Quand un même article vous est refacturé six mois plus tard à un prix différent, la tentation est d'écraser l'ancien prix par le nouveau. C'est une erreur. Vos devis signés, vos factures émises et vos historiques ont été établis avec l'ancien prix, et les réécrire après coup rendrait vos marges passées incompréhensibles.

Un coût d'achat s'ajoute donc à un historique daté, il ne remplace pas le précédent. C'est la condition pour pouvoir répondre plus tard à la seule question qui compte vraiment : est-ce que ce que j'achète augmente plus vite que ce que je facture.

Ce que ça permet ensuite

Trois choses, dans cet ordre d'utilité.

Chiffrer plus vite, parce que la ligne existe déjà avec son prix et son unité, et qu'il n'y a plus à la retrouver ailleurs.

Voir l'écart entre le devis signé et les dépenses réelles, chantier par chantier. C'est la question que les artisans rencontrés posent le plus souvent autrement : « est-ce que j'ai gagné de l'argent sur ce chantier ». Elle n'a de réponse que si les achats sont rattachés au chantier.

Conserver vos prix d'achat et de vente d'un devis à l'autre, sans que la bibliothèque se dégrade au fil des copier-coller.

Ce qui reste à votre main, et ce qui ne s'automatise pas

Un artisan installé depuis trente ans nous a dit avoir construit sa bibliothèque de prix lui-même, sur toute sa carrière, et ne pas vouloir qu'un éditeur de logiciel y touche. Il tient à rester maître de ses fournisseurs comme de ses tarifs. Il a raison, et c'est une contrainte de conception plutôt qu'une objection à traiter.

Concrètement, trois choses ne s'automatisent pas et ne doivent pas l'être.

La relecture. Une lecture automatique de facture se vérifie. Une désignation mal découpée ou une unité mal comprise, recopiée sans contrôle dans un devis, coûte plus cher que la saisie qu'elle remplaçait.

Votre marge. Un coût d'achat n'est pas un prix de vente. Ce que vous ajoutez entre les deux dépend de votre métier, de votre zone, de votre charge, et cela vous appartient.

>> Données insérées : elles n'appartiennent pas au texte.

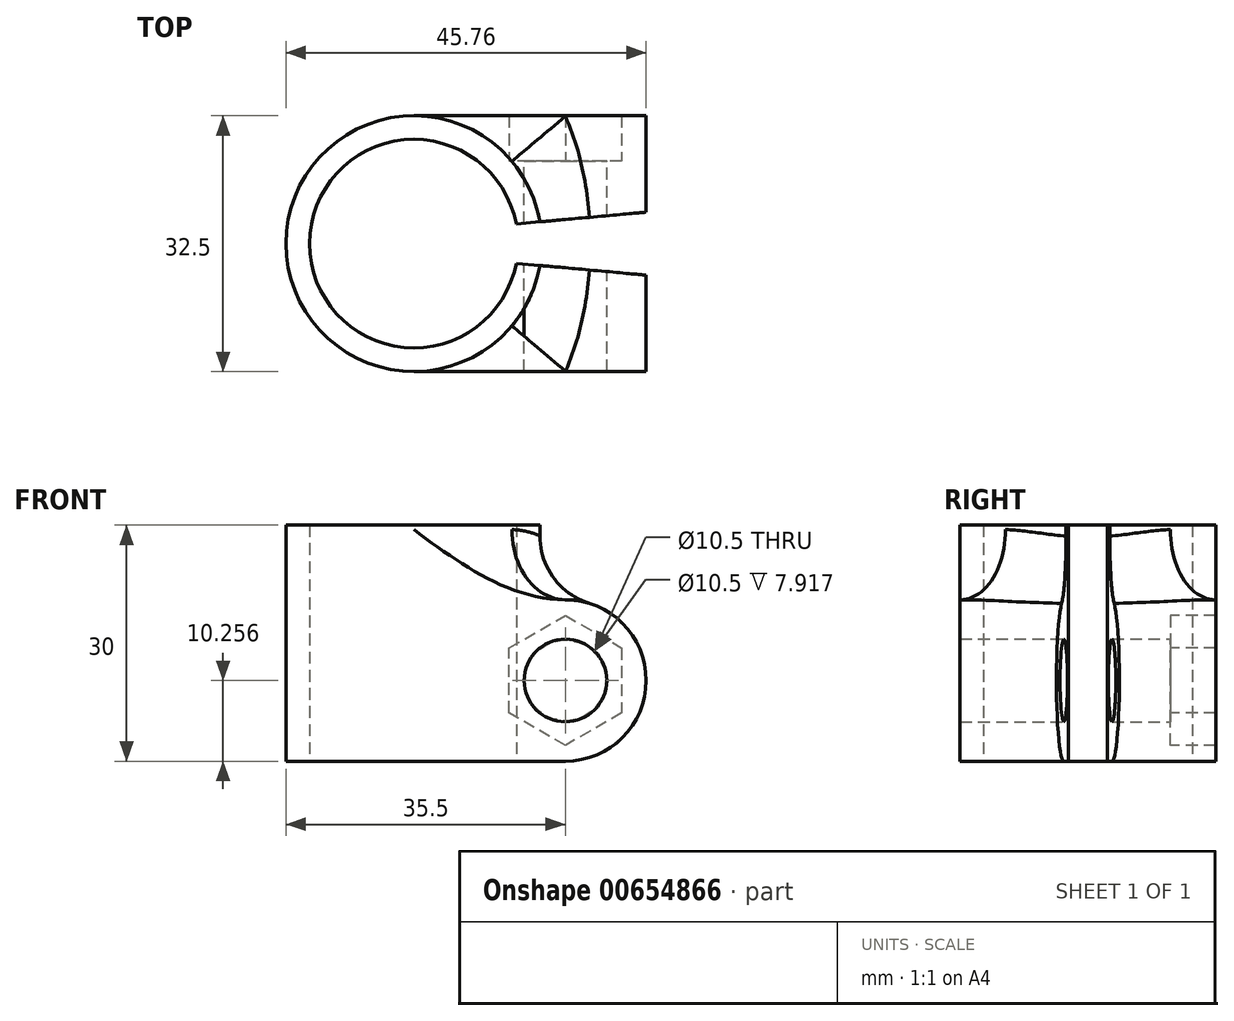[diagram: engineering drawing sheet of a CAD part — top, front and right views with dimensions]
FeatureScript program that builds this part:
annotation { "Feature Type Name" : "Feature", "Feature Type Description" : "" }
export const myFeature = defineFeature(function(context is Context, id is Id, definition is map)
    precondition{}
    {
        {
            var Q0;
            Q0=qCreatedBy(makeId("Top.planeOp"),FACE);
            var sketch = newSketch(context, id + "F0", { "sketchPlane" : qUnion([Q0])});
            skCircle(sketch, "E0", {"center": v(0, 0) * mm, "radius": 13.25 * mm});
            skCircle(sketch, "E1.0", {"center": v(0, 0) * mm, "radius": 16.25 * mm});
            skPoint(sketch, "E2", {"position": v(16.25, 0) * mm});
            skLineSegment(sketch, "E3.bottom", {"start": v(13.01, 2.5) * mm, "end": v(50, 2.5) * mm});
            skLineSegment(sketch, "E3.top", {"start": v(13.01, -2.5) * mm, "end": v(50, -2.5) * mm});
            skLineSegment(sketch, "E3.right", {"start": v(50, 2.5) * mm, "end": v(50, -2.5) * mm});
            skPoint(sketch, "E3.middle", {"position": v(27.77, 0) * mm});
            skPoint(sketch, "E3.left.end.orphan", {"position": v(5.53, -2.5) * mm});
            skPoint(sketch, "E4.orphan", {"position": v(5.53, 2.5) * mm});
            skSolve(sketch);
        }
        {
            var Q0;
            Q0=makeQuery(id+"F0.imprint","IMPRINT",FACE,{"disambiguationData":[TD([[makeQuery(id+"F0.imprint","IMPRINT",EDGE,{"derivedFrom":sQuery(id+"F0.wireOp",EDGE,"E0")}),-1.0]])]});
            var Q1;
            Q1=makeQuery(id+"F0.imprint","IMPRINT",FACE,{"disambiguationData":[TD([[makeQuery(id+"F0.imprint","IMPRINT",EDGE,{"derivedFrom":sQuery(id+"F0.wireOp",EDGE,"E0")}),1.0]])]});
            extrude(context, id + "F1", {"entities" : qUnion([Q0, Q1]), "depth" : 30 * mm, "offsetDistance" : 25 * mm});
        }
        {
            var Q0;
            Q0=qCreatedBy(makeId("Front.planeOp"),FACE);
            var sketch = newSketch(context, id + "F2", { "sketchPlane" : qUnion([Q0])});
            skCircle(sketch, "E5", {"center": v(19.25, 10.26) * mm, "radius": 5.25 * mm});
            skLineSegment(sketch, "E6", {"start": v(16.25, 0) * mm, "end": v(16.25, 30) * mm});
            skCircle(sketch, "E7.cCircle", {"center": v(19.25, 10.26) * mm, "radius": 7.15 * mm, "construction": true});
            skLineSegment(sketch, "E7.0", {"start": v(26.4, 14.38) * mm, "end": v(26.4, 6.13) * mm});
            skLineSegment(sketch, "E7.1", {"start": v(26.4, 6.13) * mm, "end": v(19.25, 2) * mm});
            skLineSegment(sketch, "E7.2", {"start": v(19.25, 2) * mm, "end": v(12.1, 6.13) * mm});
            skLineSegment(sketch, "E7.3", {"start": v(12.1, 6.13) * mm, "end": v(12.1, 14.38) * mm});
            skLineSegment(sketch, "E7.4", {"start": v(12.1, 14.38) * mm, "end": v(19.25, 18.51) * mm});
            skLineSegment(sketch, "E7.5", {"start": v(19.25, 18.51) * mm, "end": v(26.4, 14.38) * mm});
            skPoint(sketch, "E7.0.midPoint", {"position": v(26.4, 10.26) * mm});
            skLineSegment(sketch, "E8.bottom", {"start": v(19.25, 0) * mm, "end": v(0, 0) * mm});
            skLineSegment(sketch, "E8.top", {"start": v(19.25, 20.51) * mm, "end": v(0, 20.51) * mm});
            skLineSegment(sketch, "E8.left", {"start": v(19.25, 0) * mm, "end": v(19.25, 20.51) * mm, "construction": true});
            skLineSegment(sketch, "E8.right", {"start": v(0, 0) * mm, "end": v(0, 20.51) * mm});
            skArc(sketch, "E9", {"start": v(19.25, 20.51) * mm, "mid": v(9, 10.26) * mm, "end": v(19.25, 0) * mm, "construction": true});
            skArc(sketch, "E10", {"start": v(19.25, 0) * mm, "mid": v(29.5, 10.26) * mm, "end": v(19.25, 20.51) * mm});
            skSolve(sketch);
        }
        {
            var Q0;
            {var subQ0=sQuery(id+"F2.wireOp",EDGE,"E7.3");Q0=makeQuery(id+"F2.imprint","IMPRINT",FACE,{"disambiguationData":[TD([[makeQuery(id+"F2.imprint","IMPRINT",EDGE,{"derivedFrom":subQ0}),1.0]])]});}
            var Q1;
            Q1=makeQuery(id+"F2.imprint","IMPRINT",FACE,{"disambiguationData":[TD([[makeQuery(id+"F2.imprint","IMPRINT",EDGE,{"derivedFrom":sQuery(id+"F2.wireOp",EDGE,"E7.0")}),1.0]])]});
            var Q2;
            {var subQ1=sQuery(id+"F2.wireOp",EDGE,"E5");Q2=makeQuery(id+"F2.imprint","IMPRINT",FACE,{"disambiguationData":[TD([[makeQuery(id+"F2.imprint","IMPRINT",EDGE,{"derivedFrom":subQ1}),-1.0]])]});}
            var Q3;
            {var subQ0=sQuery(id+"F2.wireOp",EDGE,"E7.3");Q3=makeQuery(id+"F2.imprint","IMPRINT",FACE,{"disambiguationData":[TD([[makeQuery(id+"F2.imprint","IMPRINT",EDGE,{"derivedFrom":subQ0}),-1.0]])]});}
            var Q4;
            Q4=makeQuery(id+"F2.imprint","IMPRINT",FACE,{"disambiguationData":[TD([[makeQuery(id+"F2.imprint","IMPRINT",EDGE,{"derivedFrom":sQuery(id+"F2.wireOp",EDGE,"E7.0")}),-1.0]])]});
            extrude(context, id + "F3", {"entities" : qUnion([Q0, Q1, Q2, Q3, Q4]), "operationType" : NewBodyOperationType.ADD, "endBound" : BoundingType.SYMMETRIC, "depth" : 32.5 * mm, "offsetDistance" : 25 * mm});
        }
        {
            var Q0;
            {var subQ0=sQuery(id+"F2.wireOp",EDGE,"E7.3");Q0=makeQuery(id+"F2.imprint","IMPRINT",FACE,{"disambiguationData":[TD([[makeQuery(id+"F2.imprint","IMPRINT",EDGE,{"derivedFrom":subQ0}),-1.0]])]});}
            var Q1;
            {var subQ1=sQuery(id+"F2.wireOp",EDGE,"E5");Q1=makeQuery(id+"F2.imprint","IMPRINT",FACE,{"disambiguationData":[TD([[makeQuery(id+"F2.imprint","IMPRINT",EDGE,{"derivedFrom":subQ1}),-1.0]])]});}
            var Q2;
            Q2=makeQuery(id+"F2.imprint","IMPRINT",FACE,{"disambiguationData":[TD([[makeQuery(id+"F2.imprint","IMPRINT",EDGE,{"derivedFrom":sQuery(id+"F2.wireOp",EDGE,"E7.0")}),-1.0]])]});
            extrude(context, id + "F4", {"entities" : qUnion([Q0, Q1, Q2]), "operationType" : NewBodyOperationType.REMOVE, "oppositeDirection" : true, "depth" : (33 / 2) * mm, "offsetDistance" : 25 * mm, "hasSecondDirection" : true, "secondDirectionOppositeDirection" : true, "secondDirectionDepth" : 10.5 * mm});
        }
        {
            var Q0;
            Q0=makeQuery(id+"F3.boolean.opBoolean","INTERSECT",EDGE,{"derivedFrom":[makeQuery(id+"F1.opExtrude","SWEPT_FACE",FACE,{"disambiguationData":[OSD([sQuery(id+"F0.wireOp",EDGE,"E1.0")])]}),makeQuery(id+"F3.opExtrude","SWEPT_FACE",FACE,{"disambiguationData":[OSD([sQuery(id+"F2.wireOp",EDGE,"E8.top")])]})]});
            fillet(context, id + "F5", {"entities" : qUnion([Q0]), "radius" : 8.9 * mm, "tangentPropagation" : true, "allowEdgeOverflow" : false});
        }
        {
            var Q0;
            {var subQ0=sQuery(id+"F0.wireOp",EDGE,"E0");var subQ1=makeQuery(id+"F0.imprint","INTERSECT",VERTEX,{"derivedFrom":[subQ0,sQuery(id+"F0.wireOp",EDGE,"E3.bottom")]});Q0=makeQuery(id+"F0.imprint","IMPRINT",FACE,{"disambiguationData":[TD([[makeQuery(id+"F0.imprint","IMPRINT",EDGE,{"disambiguationData":[TD([[subQ1,-1.0]])],"derivedFrom":subQ0}),1.0]])]});}
            var Q1;
            {var subQ0=sQuery(id+"F0.wireOp",EDGE,"E3.bottom");var subQ1=sQuery(id+"F0.wireOp",EDGE,"E0");var subQ2=makeQuery(id+"F0.imprint","INTERSECT",VERTEX,{"derivedFrom":[subQ1,subQ0]});Q1=makeQuery(id+"F0.imprint","IMPRINT",FACE,{"disambiguationData":[TD([[makeQuery(id+"F0.imprint","IMPRINT",EDGE,{"disambiguationData":[TD([[subQ2,1.0]])],"derivedFrom":subQ1}),-1.0]])]});}
            var Q2;
            {var subQ5=sQuery(id+"F0.wireOp",EDGE,"E3.right");Q2=makeQuery(id+"F0.imprint","IMPRINT",FACE,{"disambiguationData":[TD([[makeQuery(id+"F0.imprint","IMPRINT",EDGE,{"derivedFrom":subQ5}),-1.0]])]});}
            extrude(context, id + "F6", {"entities" : qUnion([Q0, Q1, Q2]), "operationType" : NewBodyOperationType.REMOVE, "endBound" : BoundingType.THROUGH_ALL, "depth" : 25 * mm, "offsetDistance" : 25 * mm});
        }
        {
            var Q0;
            Q0=qCreatedBy(makeId("Top.planeOp"),FACE);
            var sketch = newSketch(context, id + "F7", { "sketchPlane" : qUnion([Q0])});
            skPoint(sketch, "E11.0", {"position": v(13.01, 2.5) * mm});
            skPoint(sketch, "E12.0", {"position": v(13.01, -2.5) * mm});
            skLineSegment(sketch, "E13", {"start": v(29.5, 16.25) * mm, "end": v(29.5, 2.5) * mm});
            skLineSegment(sketch, "E14", {"start": v(29.5, -2.5) * mm, "end": v(29.5, -16.25) * mm});
            skLineSegment(sketch, "E15", {"start": v(13.01, 2.5) * mm, "end": v(29.5, 4) * mm});
            skLineSegment(sketch, "E16.MirrorCS", {"start": v(13.01, -2.5) * mm, "end": v(29.5, -4) * mm});
            skLineSegment(sketch, "E17", {"start": v(13.01, -2.5) * mm, "end": v(13.01, 2.5) * mm});
            skLineSegment(sketch, "E18", {"start": v(29.5, 4) * mm, "end": v(29.5, -4) * mm});
            skSolve(sketch);
        }
        {
            var Q0;
            {var subQ0=sQuery(id+"F7.wireOp",EDGE,"E15");Q0=makeQuery(id+"F7.imprint","IMPRINT",FACE,{"disambiguationData":[TD([[makeQuery(id+"F7.imprint","IMPRINT",EDGE,{"derivedFrom":subQ0}),-1.0]])]});}
            extrude(context, id + "F8", {"entities" : qUnion([Q0]), "operationType" : NewBodyOperationType.REMOVE, "endBound" : BoundingType.THROUGH_ALL, "depth" : 25 * mm, "offsetDistance" : 25 * mm});
        }
        {
            var Q0;
            {var subQ0=sQuery(id+"F2.wireOp",EDGE,"E6");var subQ1=sQuery(id+"F2.wireOp",EDGE,"E5");var subQ2=makeQuery(id+"F2.imprint","INTERSECT",VERTEX,{"disambiguationData":[OD(0.0)],"derivedFrom":[subQ1,subQ0]});Q0=makeQuery(id+"F2.imprint","IMPRINT",FACE,{"disambiguationData":[TD([[makeQuery(id+"F2.imprint","IMPRINT",EDGE,{"disambiguationData":[TD([[subQ2,-1.0]])],"derivedFrom":subQ1}),1.0]])]});}
            var Q1;
            {var subQ0=sQuery(id+"F2.wireOp",EDGE,"E6");var subQ1=sQuery(id+"F2.wireOp",EDGE,"E5");var subQ2=makeQuery(id+"F2.imprint","INTERSECT",VERTEX,{"disambiguationData":[OD(0.0)],"derivedFrom":[subQ1,subQ0]});Q1=makeQuery(id+"F2.imprint","IMPRINT",FACE,{"disambiguationData":[TD([[makeQuery(id+"F2.imprint","IMPRINT",EDGE,{"disambiguationData":[TD([[subQ2,1.0]])],"derivedFrom":subQ1}),1.0]])]});}
            extrude(context, id + "F9", {"entities" : qUnion([Q0, Q1]), "operationType" : NewBodyOperationType.REMOVE, "endBound" : BoundingType.SYMMETRIC, "oppositeDirection" : true, "depth" : 25 * mm, "offsetDistance" : 25 * mm});
        }
    });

Votre bibliothèque. Elle reste la vôtre, y compris quand elle se remplit toute seule. Rien ne doit y être écrasé sans que vous l'ayez décidé, et une entrée qui existe déjà doit vous être présentée comme un doublon possible, pas remplacée en silence.

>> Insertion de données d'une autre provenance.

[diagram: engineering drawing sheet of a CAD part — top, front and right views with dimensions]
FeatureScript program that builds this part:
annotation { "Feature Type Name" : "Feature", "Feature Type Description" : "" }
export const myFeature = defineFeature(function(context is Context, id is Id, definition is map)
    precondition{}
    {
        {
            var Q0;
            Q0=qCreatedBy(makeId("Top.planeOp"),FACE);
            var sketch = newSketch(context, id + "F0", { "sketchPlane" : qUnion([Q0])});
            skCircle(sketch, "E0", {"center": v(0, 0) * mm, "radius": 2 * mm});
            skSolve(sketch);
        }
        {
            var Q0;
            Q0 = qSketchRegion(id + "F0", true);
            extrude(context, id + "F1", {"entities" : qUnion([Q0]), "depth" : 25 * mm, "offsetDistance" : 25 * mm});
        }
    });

Où en est ce module chez nous

Honnêtement : il est spécifié, et il n'est pas livré.

Le module « Achats, fournisseurs et marges » figure sur notre feuille de route dans les modules prévus ensuite, sans date annoncée. Ce n'est pas une formule de prudence : tant qu'une échéance n'est pas tenable, nous préférons ne pas la donner plutôt que la reporter ensuite. Ce qui est réellement mis à disposition est publié, daté, sur la page nouveautés.

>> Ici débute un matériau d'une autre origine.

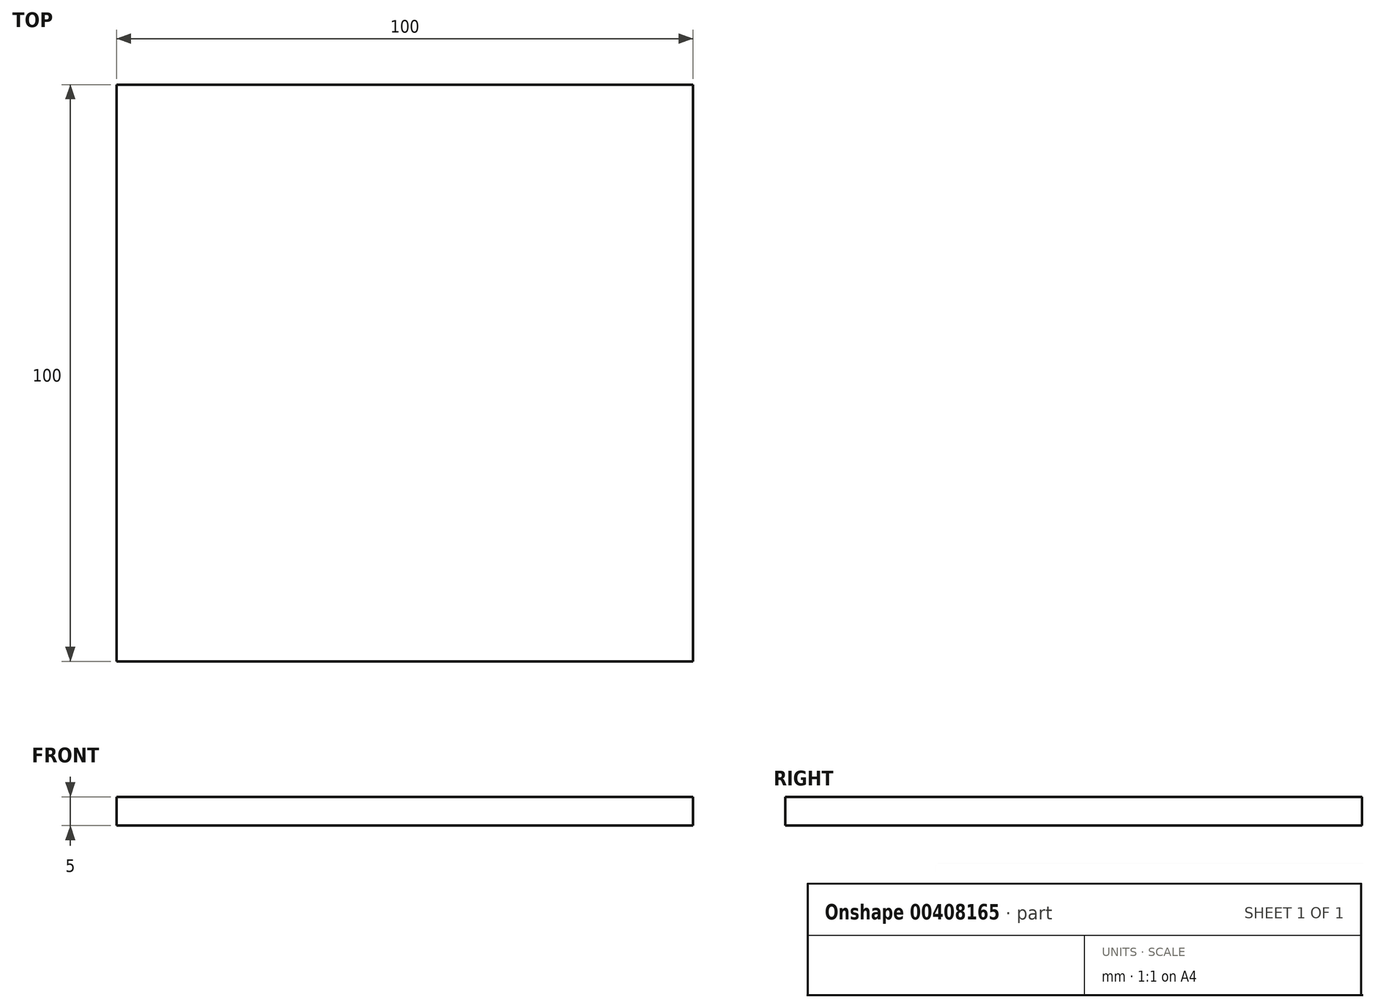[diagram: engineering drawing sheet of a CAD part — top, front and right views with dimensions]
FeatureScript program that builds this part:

Ce que nous savons déjà : les deux chemins décrits plus haut, la provenance de chaque coût, et l'historique daté plutôt que l'écrasement. Ce que nous ne savons pas encore : la date, la liste des fournisseurs avec lesquels un raccordement direct sera possible, et le niveau de relecture qui sera demandé sur les lignes lues automatiquement.

Ce qu'Artinova construit

Prévu ensuite

Le rattachement des factures fournisseurs au chantier, l'écart entre le devis signé et les dépenses réelles, et la conservation des prix d'achat et de vente d'un devis à l'autre relèvent tous du module Achats, fournisseurs et marges. Il est prévu ensuite, sans date annoncée.

Ce qu'il faut retenir

Une facture fournisseur reçue est une source de prix, et c'est ce qui distingue une obligation subie d'un outil de marge. Deux chemins y mènent, le raccordement direct au fournisseur quand il l'accepte, et l'import de factures PDF qui fonctionne avec tous les autres, et ils ne se valent pas sur le même critère. Un coût récupéré ne vaut que s'il porte sa provenance et sa date, et s'il s'ajoute à un historique au lieu d'écraser le précédent. La relecture, la marge et le contrôle de votre bibliothèque restent à votre main. Et rien de tout cela n'est livré aujourd'hui.